====== Information shown ======
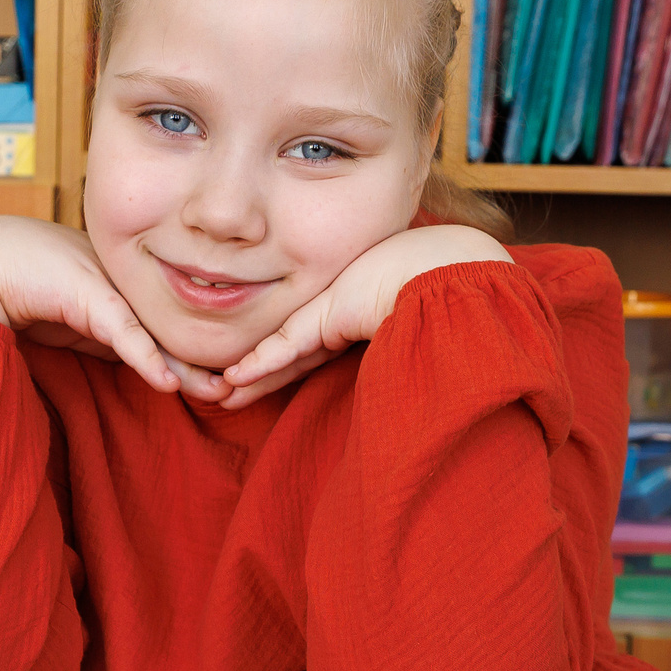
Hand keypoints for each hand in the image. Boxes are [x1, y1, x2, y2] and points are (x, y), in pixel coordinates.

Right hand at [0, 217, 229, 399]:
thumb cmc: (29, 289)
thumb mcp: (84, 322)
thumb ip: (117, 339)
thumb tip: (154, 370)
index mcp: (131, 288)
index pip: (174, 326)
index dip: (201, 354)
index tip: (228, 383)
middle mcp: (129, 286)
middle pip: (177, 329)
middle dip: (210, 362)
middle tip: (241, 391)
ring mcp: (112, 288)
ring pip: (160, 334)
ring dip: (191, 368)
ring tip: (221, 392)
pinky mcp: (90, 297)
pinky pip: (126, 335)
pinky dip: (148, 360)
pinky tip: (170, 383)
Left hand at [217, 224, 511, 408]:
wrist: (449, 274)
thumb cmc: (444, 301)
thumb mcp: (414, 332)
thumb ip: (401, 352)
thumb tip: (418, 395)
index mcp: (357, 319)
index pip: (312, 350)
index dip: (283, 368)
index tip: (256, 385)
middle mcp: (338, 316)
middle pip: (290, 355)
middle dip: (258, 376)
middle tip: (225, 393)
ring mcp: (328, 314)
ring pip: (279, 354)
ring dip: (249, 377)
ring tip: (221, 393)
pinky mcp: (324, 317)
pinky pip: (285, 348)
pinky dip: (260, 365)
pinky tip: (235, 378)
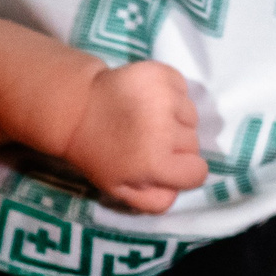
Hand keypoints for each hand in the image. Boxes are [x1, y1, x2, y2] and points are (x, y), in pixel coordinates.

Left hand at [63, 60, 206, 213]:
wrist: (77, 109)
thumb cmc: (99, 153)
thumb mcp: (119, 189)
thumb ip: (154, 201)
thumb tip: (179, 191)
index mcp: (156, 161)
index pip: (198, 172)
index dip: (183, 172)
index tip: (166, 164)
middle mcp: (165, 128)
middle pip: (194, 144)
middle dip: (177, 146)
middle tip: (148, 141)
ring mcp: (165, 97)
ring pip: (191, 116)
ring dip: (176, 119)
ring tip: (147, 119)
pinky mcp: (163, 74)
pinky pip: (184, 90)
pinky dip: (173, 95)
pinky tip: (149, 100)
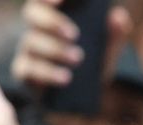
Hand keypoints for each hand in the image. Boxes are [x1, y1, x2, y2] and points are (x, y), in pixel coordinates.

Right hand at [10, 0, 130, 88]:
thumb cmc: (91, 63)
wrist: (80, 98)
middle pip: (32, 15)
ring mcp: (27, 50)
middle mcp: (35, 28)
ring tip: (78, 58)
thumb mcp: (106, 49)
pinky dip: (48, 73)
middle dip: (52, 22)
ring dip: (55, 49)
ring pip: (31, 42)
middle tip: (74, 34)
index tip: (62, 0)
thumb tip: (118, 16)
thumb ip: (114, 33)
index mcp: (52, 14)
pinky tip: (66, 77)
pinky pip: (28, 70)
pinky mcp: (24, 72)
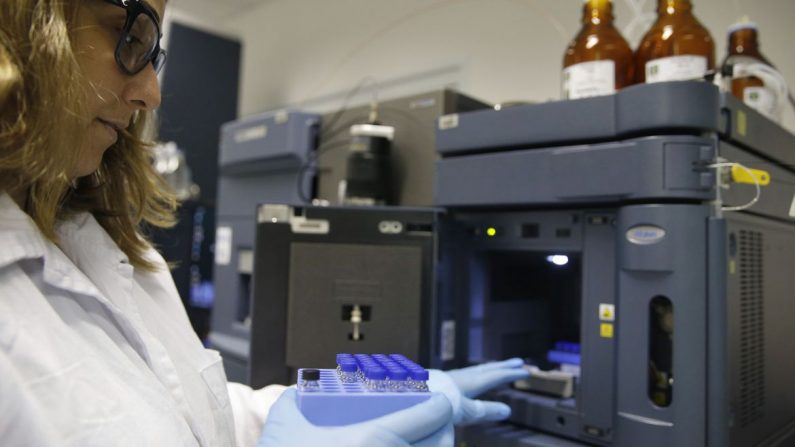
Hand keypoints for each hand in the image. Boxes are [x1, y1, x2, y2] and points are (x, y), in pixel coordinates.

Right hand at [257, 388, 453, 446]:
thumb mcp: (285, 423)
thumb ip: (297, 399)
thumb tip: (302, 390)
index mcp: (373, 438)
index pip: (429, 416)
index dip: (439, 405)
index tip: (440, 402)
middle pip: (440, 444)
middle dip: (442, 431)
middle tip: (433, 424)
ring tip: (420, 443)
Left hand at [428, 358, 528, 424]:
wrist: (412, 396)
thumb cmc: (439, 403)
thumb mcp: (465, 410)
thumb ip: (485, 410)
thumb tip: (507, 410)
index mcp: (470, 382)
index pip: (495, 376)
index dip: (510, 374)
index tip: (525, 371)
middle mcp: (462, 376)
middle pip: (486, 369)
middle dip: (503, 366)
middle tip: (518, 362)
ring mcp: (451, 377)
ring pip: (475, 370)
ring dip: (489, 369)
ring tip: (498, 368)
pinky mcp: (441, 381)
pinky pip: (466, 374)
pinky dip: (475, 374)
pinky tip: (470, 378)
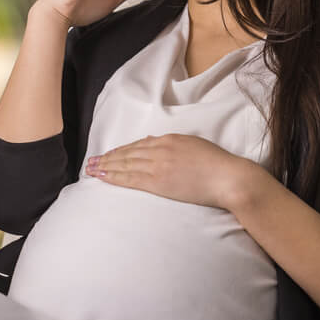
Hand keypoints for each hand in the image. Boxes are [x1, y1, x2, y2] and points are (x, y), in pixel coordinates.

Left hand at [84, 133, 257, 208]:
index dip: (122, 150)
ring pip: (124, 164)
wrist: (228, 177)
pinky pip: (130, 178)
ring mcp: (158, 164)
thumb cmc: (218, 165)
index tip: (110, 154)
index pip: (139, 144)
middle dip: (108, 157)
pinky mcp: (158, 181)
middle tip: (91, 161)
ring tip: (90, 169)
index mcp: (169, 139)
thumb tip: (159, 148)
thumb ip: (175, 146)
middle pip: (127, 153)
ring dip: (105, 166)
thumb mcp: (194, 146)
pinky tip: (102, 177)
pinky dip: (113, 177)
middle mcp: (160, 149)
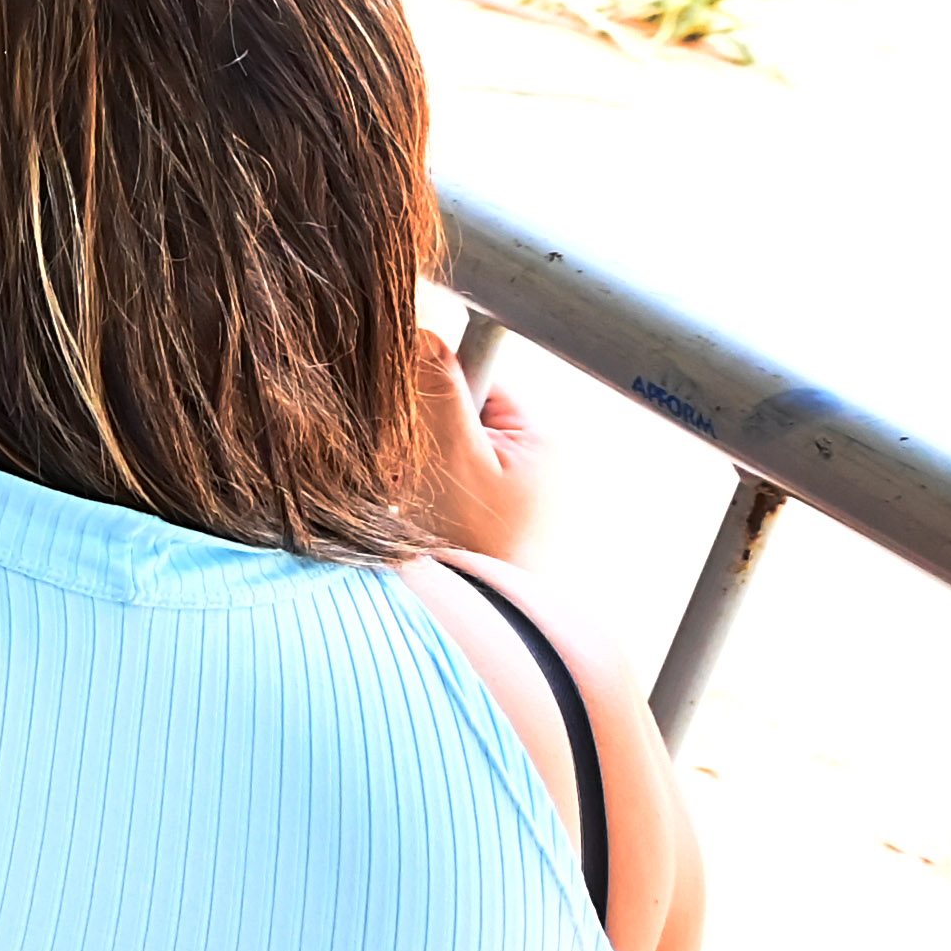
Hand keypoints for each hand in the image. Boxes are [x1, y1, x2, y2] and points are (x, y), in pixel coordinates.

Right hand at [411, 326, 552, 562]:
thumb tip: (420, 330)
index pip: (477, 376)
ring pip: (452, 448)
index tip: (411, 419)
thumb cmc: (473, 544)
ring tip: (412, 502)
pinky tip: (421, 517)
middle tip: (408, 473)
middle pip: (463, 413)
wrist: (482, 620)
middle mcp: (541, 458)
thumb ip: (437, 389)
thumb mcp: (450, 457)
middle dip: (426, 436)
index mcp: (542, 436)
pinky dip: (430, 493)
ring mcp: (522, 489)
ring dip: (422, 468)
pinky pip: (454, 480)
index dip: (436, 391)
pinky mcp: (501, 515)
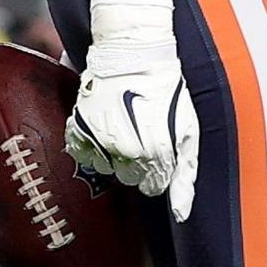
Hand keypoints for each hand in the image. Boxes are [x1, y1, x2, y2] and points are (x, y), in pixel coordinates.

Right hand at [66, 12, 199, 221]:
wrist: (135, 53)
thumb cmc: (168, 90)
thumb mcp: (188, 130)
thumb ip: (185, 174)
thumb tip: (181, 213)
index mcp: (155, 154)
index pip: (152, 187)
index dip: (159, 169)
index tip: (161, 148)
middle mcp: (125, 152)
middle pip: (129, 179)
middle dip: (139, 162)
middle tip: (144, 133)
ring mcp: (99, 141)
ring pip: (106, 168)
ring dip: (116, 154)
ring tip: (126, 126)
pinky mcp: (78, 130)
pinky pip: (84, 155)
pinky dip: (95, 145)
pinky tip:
======
Above are the records. Copy word for word only their lines from the one holding "wrist: (482, 620)" through the one holding "thumb ip: (185, 174)", both included, and skip the images.

• Answer for the task:
wrist: (482, 620)
middle mcp: (541, 458)
thumb ip: (437, 389)
thumb mcp: (450, 457)
middle dip: (426, 436)
index mcp: (542, 436)
pinky dip: (430, 493)
ring mcp: (522, 489)
ring dip: (422, 468)
pinky pip: (454, 480)
index dip: (436, 391)
pinky mcp: (501, 515)
Hand keypoints for each hand in the image. Boxes are [x1, y1, x2, y2] and points are (x, y), in pixel coordinates.

Right hand at [66, 12, 199, 221]:
wrist: (135, 53)
thumb cmc: (168, 90)
thumb mcp: (188, 130)
thumb ip: (185, 174)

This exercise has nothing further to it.